Question

Through the years I've come across this scenario more than once. You have a bunch of user-related data that you want to send from one application to another. The second application is expected to "trust" this "token" and use the data within it. A timestamp is included in the token to prevent a theft/re-use attack. For whatever reason (let's not worry about it here) a custom solution has been chosen rather than an industry standard like SAML.

To me it seems like digitally signing the data is what you want here. If the data needs to be secret, then you can also encrypt it.

But what I see a lot is that developers will use symmetric encryption, e.g.
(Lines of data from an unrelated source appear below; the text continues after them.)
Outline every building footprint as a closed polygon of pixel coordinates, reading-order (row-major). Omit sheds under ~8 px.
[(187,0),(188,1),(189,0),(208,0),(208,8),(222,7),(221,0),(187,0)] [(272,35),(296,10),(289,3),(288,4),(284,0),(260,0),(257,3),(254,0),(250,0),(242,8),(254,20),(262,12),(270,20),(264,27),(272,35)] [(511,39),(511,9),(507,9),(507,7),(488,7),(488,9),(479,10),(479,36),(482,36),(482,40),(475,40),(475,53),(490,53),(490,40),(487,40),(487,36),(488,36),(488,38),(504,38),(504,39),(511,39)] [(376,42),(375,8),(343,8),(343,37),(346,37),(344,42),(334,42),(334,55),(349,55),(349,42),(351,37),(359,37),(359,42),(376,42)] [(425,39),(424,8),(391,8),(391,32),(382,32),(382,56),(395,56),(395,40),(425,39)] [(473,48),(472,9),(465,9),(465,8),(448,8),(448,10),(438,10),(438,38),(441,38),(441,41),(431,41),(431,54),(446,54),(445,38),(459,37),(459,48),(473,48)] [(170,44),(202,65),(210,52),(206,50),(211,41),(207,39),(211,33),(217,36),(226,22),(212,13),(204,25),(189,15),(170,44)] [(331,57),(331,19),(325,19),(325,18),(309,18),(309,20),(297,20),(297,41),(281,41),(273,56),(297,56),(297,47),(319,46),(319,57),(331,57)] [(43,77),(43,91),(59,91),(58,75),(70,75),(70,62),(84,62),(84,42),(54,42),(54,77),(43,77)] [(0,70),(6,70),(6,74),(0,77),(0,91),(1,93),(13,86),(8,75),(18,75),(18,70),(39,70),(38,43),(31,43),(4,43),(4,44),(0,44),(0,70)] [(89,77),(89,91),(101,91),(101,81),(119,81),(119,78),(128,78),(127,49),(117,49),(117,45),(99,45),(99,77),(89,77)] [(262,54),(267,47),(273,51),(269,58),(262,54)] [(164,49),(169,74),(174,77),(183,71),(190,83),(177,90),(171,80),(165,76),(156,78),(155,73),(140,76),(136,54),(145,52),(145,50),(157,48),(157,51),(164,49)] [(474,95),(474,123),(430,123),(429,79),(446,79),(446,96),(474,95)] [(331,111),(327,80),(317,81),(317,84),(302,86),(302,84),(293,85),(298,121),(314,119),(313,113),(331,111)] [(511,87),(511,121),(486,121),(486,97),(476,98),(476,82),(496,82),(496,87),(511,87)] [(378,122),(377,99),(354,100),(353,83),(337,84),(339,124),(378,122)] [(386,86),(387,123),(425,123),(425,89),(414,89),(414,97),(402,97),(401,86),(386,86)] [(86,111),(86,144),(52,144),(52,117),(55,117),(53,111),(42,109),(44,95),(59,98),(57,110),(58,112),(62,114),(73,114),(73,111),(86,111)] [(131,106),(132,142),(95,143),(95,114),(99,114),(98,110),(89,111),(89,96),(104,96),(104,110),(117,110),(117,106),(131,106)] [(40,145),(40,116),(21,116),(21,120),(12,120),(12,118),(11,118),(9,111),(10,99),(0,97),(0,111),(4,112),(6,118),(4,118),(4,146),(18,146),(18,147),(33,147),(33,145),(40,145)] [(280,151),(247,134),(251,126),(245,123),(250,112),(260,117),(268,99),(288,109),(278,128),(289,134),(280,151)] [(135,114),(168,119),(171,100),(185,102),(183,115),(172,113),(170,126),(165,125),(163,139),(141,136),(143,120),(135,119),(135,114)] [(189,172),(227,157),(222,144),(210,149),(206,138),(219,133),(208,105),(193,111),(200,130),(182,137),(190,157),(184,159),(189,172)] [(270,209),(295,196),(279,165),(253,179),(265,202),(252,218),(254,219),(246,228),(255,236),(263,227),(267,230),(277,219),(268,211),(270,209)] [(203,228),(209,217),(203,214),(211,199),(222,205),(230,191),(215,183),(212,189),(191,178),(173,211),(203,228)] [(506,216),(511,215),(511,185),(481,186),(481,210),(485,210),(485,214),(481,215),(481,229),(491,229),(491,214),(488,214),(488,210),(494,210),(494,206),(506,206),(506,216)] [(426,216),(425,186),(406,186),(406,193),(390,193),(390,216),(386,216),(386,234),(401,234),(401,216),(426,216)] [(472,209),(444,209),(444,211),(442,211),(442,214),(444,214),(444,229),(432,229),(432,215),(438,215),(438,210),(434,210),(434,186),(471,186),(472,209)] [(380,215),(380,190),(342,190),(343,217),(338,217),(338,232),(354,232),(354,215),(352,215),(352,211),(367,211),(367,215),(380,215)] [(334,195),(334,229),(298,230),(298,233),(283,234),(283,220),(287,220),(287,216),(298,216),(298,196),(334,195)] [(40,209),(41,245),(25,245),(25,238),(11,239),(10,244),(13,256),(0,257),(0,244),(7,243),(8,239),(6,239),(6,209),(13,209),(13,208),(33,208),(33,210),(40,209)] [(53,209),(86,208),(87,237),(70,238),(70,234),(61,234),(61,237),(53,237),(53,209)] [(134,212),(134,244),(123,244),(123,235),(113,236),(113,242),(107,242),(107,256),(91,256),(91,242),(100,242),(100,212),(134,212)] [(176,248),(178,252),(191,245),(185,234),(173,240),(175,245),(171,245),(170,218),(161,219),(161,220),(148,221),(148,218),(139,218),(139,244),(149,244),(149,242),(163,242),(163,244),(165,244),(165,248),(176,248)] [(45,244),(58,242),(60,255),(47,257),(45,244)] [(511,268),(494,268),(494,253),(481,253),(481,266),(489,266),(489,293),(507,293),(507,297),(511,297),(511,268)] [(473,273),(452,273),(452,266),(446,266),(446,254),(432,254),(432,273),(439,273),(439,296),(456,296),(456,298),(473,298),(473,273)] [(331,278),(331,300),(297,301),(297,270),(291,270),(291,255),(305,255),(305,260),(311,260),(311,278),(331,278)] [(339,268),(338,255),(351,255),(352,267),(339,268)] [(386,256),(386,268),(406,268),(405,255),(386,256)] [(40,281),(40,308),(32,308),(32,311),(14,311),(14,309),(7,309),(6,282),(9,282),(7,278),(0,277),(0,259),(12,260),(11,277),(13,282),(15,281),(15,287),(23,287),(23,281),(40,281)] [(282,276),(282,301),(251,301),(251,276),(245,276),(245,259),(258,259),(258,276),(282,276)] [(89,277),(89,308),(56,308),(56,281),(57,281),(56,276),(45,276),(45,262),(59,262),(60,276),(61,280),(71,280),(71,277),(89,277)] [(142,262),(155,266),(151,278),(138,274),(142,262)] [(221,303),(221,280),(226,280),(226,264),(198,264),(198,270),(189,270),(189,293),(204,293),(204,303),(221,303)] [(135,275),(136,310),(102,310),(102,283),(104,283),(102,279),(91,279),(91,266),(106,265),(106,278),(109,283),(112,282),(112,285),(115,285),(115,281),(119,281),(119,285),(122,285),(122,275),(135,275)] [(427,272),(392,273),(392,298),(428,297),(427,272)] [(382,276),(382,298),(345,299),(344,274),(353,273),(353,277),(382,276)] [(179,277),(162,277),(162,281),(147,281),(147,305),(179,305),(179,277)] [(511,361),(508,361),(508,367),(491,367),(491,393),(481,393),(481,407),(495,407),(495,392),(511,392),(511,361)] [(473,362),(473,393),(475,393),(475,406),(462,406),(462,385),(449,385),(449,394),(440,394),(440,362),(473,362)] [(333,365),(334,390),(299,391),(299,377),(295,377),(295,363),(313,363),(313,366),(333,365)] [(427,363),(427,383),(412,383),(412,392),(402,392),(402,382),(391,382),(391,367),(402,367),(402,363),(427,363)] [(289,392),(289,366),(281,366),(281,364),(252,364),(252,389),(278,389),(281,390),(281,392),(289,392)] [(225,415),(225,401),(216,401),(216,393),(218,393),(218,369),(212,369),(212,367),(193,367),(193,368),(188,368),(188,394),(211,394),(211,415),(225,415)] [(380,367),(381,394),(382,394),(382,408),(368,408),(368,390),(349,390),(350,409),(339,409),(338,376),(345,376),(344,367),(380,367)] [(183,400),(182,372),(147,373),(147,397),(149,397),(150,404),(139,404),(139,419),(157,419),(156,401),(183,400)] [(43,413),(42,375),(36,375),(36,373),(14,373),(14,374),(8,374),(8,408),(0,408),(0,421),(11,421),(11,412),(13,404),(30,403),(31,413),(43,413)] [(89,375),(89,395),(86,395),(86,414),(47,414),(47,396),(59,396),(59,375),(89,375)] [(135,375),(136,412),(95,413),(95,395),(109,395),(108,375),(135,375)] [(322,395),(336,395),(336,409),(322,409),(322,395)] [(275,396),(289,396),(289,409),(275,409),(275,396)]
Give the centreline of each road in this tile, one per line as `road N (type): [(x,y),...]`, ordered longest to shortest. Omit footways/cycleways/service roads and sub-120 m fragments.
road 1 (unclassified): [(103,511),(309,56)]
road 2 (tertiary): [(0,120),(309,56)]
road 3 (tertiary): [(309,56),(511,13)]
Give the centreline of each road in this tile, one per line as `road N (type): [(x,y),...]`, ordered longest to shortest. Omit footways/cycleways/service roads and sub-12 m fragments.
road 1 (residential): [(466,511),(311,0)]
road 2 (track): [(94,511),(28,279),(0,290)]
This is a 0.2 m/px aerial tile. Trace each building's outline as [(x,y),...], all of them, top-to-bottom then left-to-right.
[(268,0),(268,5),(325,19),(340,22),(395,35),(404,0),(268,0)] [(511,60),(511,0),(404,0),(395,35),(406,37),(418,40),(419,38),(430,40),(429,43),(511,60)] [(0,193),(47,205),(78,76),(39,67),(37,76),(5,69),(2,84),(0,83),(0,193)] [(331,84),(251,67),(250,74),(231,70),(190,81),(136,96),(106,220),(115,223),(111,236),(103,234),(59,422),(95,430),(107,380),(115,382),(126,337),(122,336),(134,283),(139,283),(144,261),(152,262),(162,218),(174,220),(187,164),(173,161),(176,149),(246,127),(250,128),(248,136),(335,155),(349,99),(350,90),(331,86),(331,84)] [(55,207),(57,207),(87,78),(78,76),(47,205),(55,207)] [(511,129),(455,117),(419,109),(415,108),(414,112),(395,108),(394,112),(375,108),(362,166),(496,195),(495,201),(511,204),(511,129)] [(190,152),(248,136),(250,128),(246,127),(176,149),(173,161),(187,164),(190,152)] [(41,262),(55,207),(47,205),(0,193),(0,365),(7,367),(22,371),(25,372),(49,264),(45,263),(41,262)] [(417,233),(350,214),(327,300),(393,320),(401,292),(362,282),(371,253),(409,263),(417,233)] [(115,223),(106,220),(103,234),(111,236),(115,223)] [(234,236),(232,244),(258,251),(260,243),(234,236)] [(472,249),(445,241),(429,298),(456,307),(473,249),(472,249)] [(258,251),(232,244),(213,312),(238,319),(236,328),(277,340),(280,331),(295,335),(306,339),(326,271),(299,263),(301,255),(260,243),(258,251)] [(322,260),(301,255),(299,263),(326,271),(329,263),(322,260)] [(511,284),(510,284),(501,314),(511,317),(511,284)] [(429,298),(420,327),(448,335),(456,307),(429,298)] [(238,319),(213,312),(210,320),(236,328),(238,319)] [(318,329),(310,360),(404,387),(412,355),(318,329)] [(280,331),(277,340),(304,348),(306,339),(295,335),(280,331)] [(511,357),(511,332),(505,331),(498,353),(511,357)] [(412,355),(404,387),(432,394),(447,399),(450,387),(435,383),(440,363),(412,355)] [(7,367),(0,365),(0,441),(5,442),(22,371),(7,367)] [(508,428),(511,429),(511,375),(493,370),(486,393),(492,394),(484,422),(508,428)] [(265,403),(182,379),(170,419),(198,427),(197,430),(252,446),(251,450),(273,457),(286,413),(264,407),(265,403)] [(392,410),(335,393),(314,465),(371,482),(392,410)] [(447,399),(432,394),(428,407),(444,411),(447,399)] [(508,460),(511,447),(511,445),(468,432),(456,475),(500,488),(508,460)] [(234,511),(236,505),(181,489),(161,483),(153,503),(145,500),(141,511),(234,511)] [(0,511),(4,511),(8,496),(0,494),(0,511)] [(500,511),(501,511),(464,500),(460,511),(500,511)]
AES. They are assuming that in addition to making the data "secret", the encryption also provides 1) message integrity and 2) trust (authentication of source).

Am I right to suspect that there is an inherent weakness here? At face value it does seem to work, if the symmetric key is managed properly. Lacking that key, I certainly wouldn't know how to modify an encrypted token, or launch some kind of cryptographic attack after intercepting several tokens. But would a more sophisticated attacker be able to exploit something here?

Was it helpful?

Solution

Part of it depends on the Encryption Mode. If you use ECB (shame on you!) I could swap blocks around, altering the message. Stackoverflow got hit by this very bug.

Less threatening - without any integrity checking, I could perform a man-in-the-middle attack, and swap all sorts of bits around, and you would receive it and attempt to decrypt it. You'd fail of course, but the attempt may be revealing. There are side-channel attacks by "Bernstein (exploiting a combination of cache and microarchitectural characteristics) and Osvik, Shamir, and Tromer (exploiting cache collisions) rely on gaining statistical data based on a large number of random tests." 1 The footnoted article is by a cryptographer of greater note than I, and he advises reducing the attack surface with a MAC:

if you can make sure that an attacker who doesn't have access to your MAC key can't ever feed evil input to a block of code, however, you dramatically reduce the chance that he will be able to exploit any bugs

OTHER TIPS

Yup. Encryption alone does not provide authentication. If you want authentication then you should use an message authentication code such as HMAC or digital signatures (depending on your requirements).

There are quite a large number of attacks that are possible if messages are just encrypted, but not authenticated. Here is just a very simple example. Assume that messages are encrypted using CBC. This mode uses an IV to randomize the ciphertext so that encrypting the same message twice does not result in the same ciphertext. Now look what happens during decryption if the attacker just modifies the IV but leaves the remainder of the ciphertext as is. Only the first block of the decrypted message will change. Furthermore exactly those bits changed in the IV change in the message. Hence the attacker knows exactly what will change when the receiver decrypts the message. If that first block was for example a timestamp an the attacker knows when the original message was sent, then he can easily fix the timestamp to any other time, just by flipping the right bits.

Other blocks of the message can also be manipulated, though this is a little trickier. Note also, that this is not just a weakness of CBC. Other modes like OFB, CFB have similiar weaknesses. So expecting that encryption alone provides authentication is just a very dangerous assumption

A symmetric encryption approach is as secure as the key. If both systems can be given the key and hold the key securely, this is fine. Public key cryptography is certainly a more natural fit.